Breakthrough Patient Recruitment

: Let’s Create a Smokefree Generation

Let’s Create a Smokefree Generation

Project Coordinator

The countdown to World No Tobacco Day is well underway. This year the World Health Organization (WHO) is calling on governments to increase taxes on tobacco to levels that reduce consumption and individuals and organizations to urge their governments to raise tobacco taxes. And it's time for the United States to fall in line and act. 

Has a lot been done to curb smoking since 1960s? Yes. We all know smoking kills. We know smoking causes all kinds of cancers, stroke, heart attacks, heart disease, and the list goes on and on.  We know this. Is it enough? No. The fact remains that cigarettes continue to kill an estimated 443,000 Americans every year, either from smoking itself or exposure to secondhand smoke. An additional 8.6 million live with a serious illness caused by cigarettes, and the economic burden of tobacco use is staggering.  Tobacco use costs the country $96 billion dollars a year in direct medical costs and an additional $97 billion a year from lost productivity, for a grand total of $193 billion dollars lost--lost from something that is entirely preventable.
★ ★ ★ ★
# TASK DIRECTIONS
Translate this sentence from the smokefree generation post into Spanish: "The countdown to World No Tobacco Day is well underway."
★ ★ ★ ★
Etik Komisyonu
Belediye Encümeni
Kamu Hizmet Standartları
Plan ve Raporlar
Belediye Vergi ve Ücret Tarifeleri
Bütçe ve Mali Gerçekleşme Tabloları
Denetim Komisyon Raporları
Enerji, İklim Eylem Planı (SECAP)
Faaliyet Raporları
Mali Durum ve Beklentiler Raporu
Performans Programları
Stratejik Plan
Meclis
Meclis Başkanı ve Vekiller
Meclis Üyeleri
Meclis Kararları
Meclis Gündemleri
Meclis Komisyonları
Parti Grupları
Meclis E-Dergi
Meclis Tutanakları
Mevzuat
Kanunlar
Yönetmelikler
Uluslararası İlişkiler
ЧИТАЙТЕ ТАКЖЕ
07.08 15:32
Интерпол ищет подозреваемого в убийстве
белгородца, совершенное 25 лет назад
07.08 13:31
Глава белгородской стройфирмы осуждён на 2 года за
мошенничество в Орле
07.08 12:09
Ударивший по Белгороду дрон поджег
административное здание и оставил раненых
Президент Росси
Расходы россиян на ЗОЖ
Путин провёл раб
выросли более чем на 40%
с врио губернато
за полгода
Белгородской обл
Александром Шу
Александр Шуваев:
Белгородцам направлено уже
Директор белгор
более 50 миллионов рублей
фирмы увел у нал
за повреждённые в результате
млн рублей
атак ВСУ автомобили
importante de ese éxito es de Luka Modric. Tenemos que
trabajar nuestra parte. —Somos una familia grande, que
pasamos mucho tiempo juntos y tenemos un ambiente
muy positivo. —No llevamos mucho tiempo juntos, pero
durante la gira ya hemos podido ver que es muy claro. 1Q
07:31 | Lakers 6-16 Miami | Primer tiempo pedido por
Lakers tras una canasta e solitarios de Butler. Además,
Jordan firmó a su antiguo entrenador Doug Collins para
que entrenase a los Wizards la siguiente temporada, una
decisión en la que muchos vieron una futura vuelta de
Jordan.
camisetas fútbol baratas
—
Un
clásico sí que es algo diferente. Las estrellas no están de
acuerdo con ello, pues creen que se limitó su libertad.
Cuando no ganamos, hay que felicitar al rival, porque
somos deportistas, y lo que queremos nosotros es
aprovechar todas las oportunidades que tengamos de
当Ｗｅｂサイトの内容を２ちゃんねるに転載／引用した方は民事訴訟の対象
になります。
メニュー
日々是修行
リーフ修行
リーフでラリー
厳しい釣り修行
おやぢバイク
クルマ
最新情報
★ ★ ★ ★
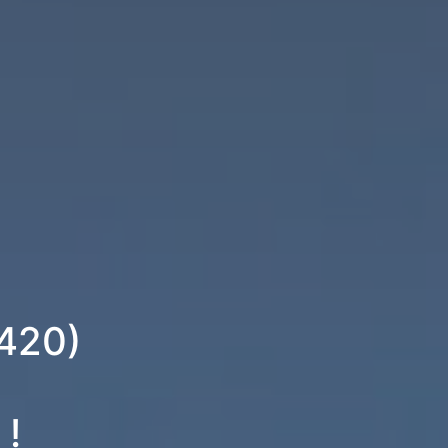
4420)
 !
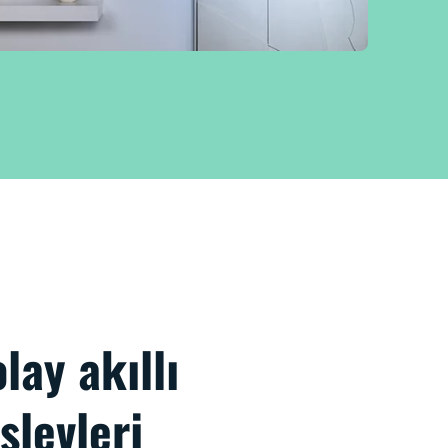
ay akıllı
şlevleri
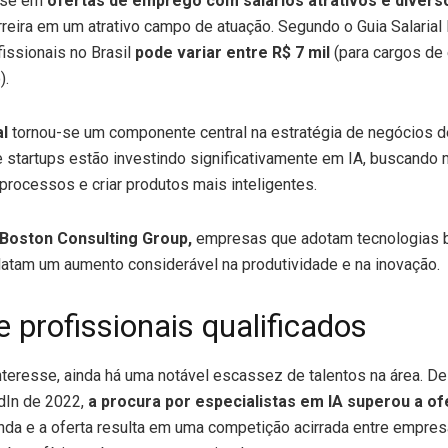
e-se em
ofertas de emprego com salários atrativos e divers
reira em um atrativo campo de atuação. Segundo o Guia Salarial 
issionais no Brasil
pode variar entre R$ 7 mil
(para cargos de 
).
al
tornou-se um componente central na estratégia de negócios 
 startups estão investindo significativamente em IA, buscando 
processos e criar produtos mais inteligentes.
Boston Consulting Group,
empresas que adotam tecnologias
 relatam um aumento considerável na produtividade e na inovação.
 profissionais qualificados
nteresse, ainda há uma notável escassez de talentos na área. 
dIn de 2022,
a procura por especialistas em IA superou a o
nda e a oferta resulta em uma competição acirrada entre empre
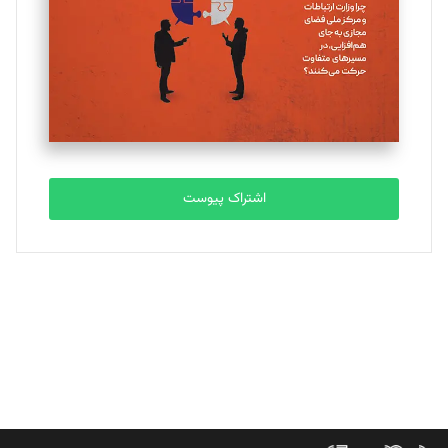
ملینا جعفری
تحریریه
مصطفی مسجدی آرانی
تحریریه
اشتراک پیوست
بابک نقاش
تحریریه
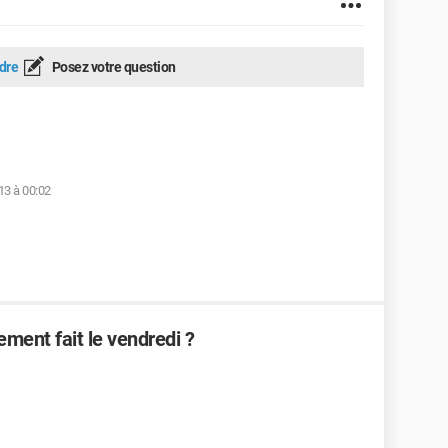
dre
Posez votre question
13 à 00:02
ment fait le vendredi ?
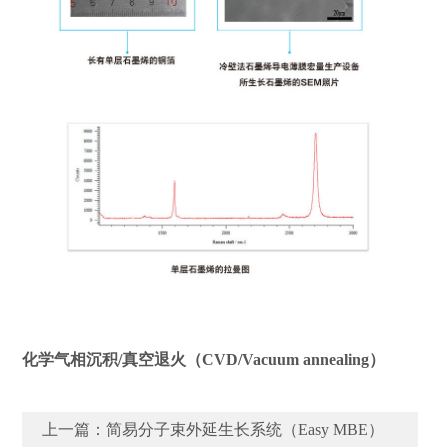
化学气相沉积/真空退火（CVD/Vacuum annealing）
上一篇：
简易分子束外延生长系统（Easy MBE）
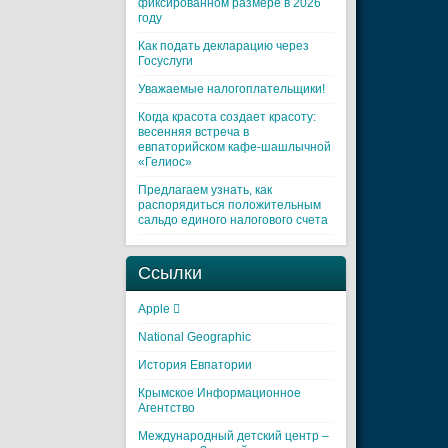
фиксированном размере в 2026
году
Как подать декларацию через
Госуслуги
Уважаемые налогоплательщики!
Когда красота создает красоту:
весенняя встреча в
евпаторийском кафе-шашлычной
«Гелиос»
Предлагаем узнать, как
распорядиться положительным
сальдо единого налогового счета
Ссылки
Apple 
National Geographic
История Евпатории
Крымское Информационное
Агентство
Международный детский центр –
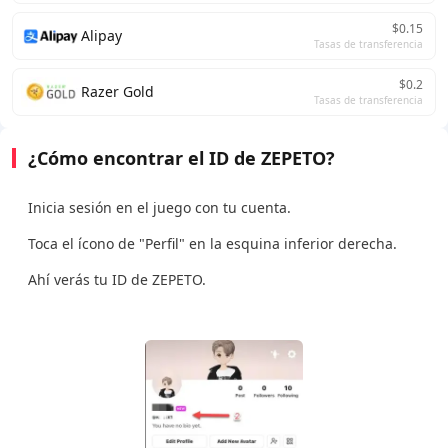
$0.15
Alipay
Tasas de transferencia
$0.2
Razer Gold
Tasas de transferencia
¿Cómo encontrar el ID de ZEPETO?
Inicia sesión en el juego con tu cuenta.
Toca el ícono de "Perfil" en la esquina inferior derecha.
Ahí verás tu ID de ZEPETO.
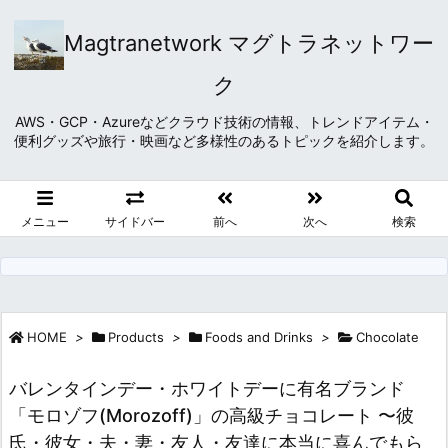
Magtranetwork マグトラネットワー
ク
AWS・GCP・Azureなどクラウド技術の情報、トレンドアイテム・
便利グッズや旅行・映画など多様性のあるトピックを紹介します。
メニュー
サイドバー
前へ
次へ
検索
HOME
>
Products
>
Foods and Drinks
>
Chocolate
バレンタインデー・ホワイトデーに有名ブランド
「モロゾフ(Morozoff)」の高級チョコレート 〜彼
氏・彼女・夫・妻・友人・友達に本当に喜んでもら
★ ★ ★ ★
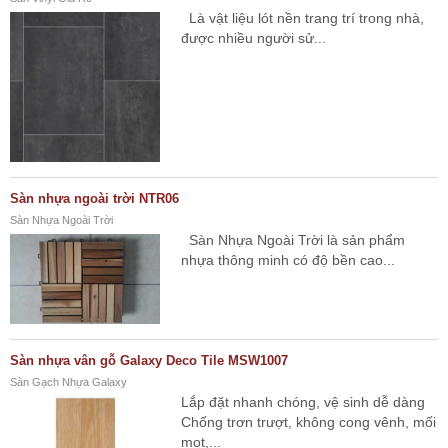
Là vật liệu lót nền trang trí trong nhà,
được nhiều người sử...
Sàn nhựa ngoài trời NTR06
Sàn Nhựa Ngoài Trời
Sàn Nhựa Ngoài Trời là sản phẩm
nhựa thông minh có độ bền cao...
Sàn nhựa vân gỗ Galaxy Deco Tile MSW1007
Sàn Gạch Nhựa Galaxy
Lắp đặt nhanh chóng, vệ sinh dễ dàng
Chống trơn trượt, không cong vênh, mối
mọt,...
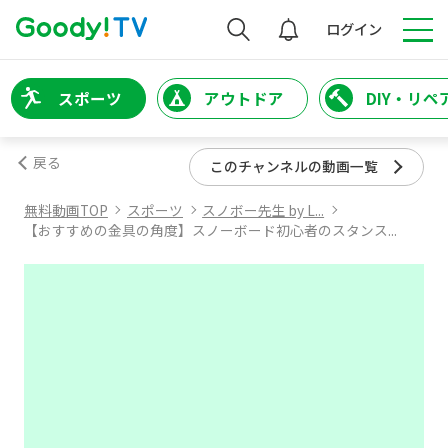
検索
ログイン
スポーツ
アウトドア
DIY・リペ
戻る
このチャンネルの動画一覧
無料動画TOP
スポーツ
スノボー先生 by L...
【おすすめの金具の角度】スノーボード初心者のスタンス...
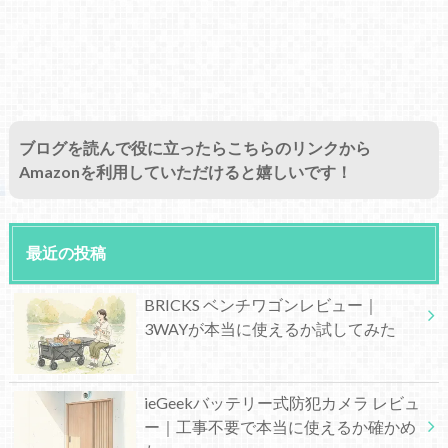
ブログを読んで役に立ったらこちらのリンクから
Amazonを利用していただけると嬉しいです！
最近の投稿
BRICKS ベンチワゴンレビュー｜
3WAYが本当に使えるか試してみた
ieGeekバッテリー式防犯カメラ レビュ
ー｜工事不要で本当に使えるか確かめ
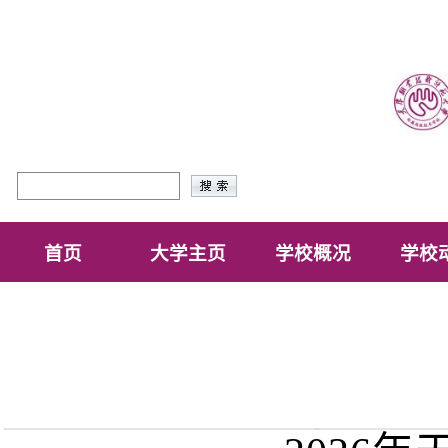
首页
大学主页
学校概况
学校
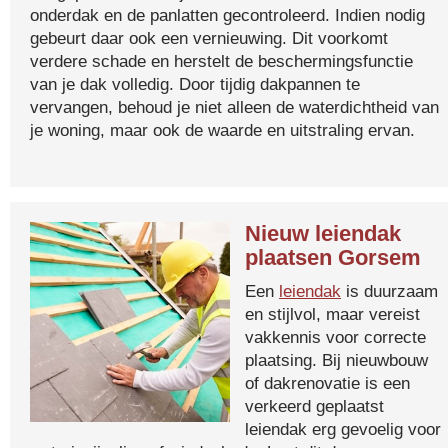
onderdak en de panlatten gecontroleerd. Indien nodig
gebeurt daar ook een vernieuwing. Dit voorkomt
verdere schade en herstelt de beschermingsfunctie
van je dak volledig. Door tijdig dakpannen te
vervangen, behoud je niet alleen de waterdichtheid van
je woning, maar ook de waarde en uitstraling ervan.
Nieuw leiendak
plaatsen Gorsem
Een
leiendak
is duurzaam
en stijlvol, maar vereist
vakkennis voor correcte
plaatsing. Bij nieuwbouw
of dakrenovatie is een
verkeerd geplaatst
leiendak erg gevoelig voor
★ ★ ★ ★
# RESPONSE TO THIS TASK
La cuenta regresiva para el Día Mundial sin Tabaco ya está en plena marcha.